名取裕子、中島貞夫監督を偲ぶ「いつ会っても太陽のような方」

『京都国際映画祭』(10月13日〜15日)のクロージングイベントが「よしもと祇園花月」(京都市東山区)で最終日に実施され、女優の名取裕子らが登壇。中島監督追悼企画の鼎談をおこなった。

中島監督追悼企画の鼎談に参加した女優・名取裕子(10月15日・京都市内)

東大文学部を卒業後、東映に入社。マキノ雅弘や今井正といった巨匠に師事し、2023年6月11日に逝去するまで、チャンバラ映画(時代劇)からヤクザ映画、さらにはポルノまで幅広く傑作を撮り続けた中島監督。『京都映画祭』を前身に、2014年に生まれ変わった同映画祭には実行委員長として立ち上げから深く関わり、長らく「京都映画界の顔」として活躍した。

今回の映画祭では、名誉実行委員長をつとめていた中島監督の追悼企画が催され、未婚の母として強く生き抜いた女流画家の波乱の生涯を描いた『序の舞』(1984年)、当時の資料をもとに原寸大に再現した大奥セットも話題となった『女帝 春日局』(1990年)など、中島作品に出演した名取のほか、奥山和由プロデューサー、「牧野省三賞」を獲得した阪本順治監督も参加。監督との懐かしい思い出を明かした。

映画初主演となった『序の舞』では、「初めてだったので、何もわからず。東京からぞろぞろスタッフを連れて行くと京都の職人さんに怒られるからと、ひとりで行かされて(苦笑)」と当時を振りかえりつつ、「中島監督というのは東大での美術に詳しい監督さんだなと思っていたら、『まむしの兄弟』とセックスシリーズとかもやられてて、あ、こっちの方もすごいんだと後からビックリして」と語った名取。

名取裕子が中島貞夫監督とともに招待された映画祭の写真(10月15日・京都市内)

また、1984年に名取が中島監督とともに旧ソビエト連邦の映画祭に招待された際の写真が公開されたほか、中島監督が生前、自身が手がけたベスト映画として、ロード・ムービーの傑作として名高いエロティックドラマ『ポルノの女王 にっぽんSEX旅行』(クリスチーナ・リンドバーグ主演・1973年)を挙げたことなどが披露され、会場は大いに盛り上がった。
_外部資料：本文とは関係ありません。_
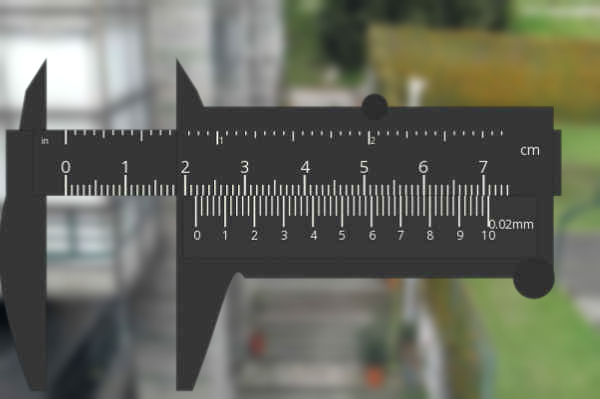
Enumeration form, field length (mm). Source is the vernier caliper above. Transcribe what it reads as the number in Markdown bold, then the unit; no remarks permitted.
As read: **21.8** mm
名取は「いつ会っても、チャンバラ撮りたいんだと。その勢い、エネルギーが減らない。周りを巻き込みながら、太陽のように。あのエネルギーはお年を重ねても全然変わらないの。撮影所を歩いているだけ、そういう空気になる方だった」と懐かしみ、阪本監督は「中島監督の功績を改めて確認して、日本の映画界に対して自分ができることを考えたいと思います」と、偉大な先輩の足跡を讃えた。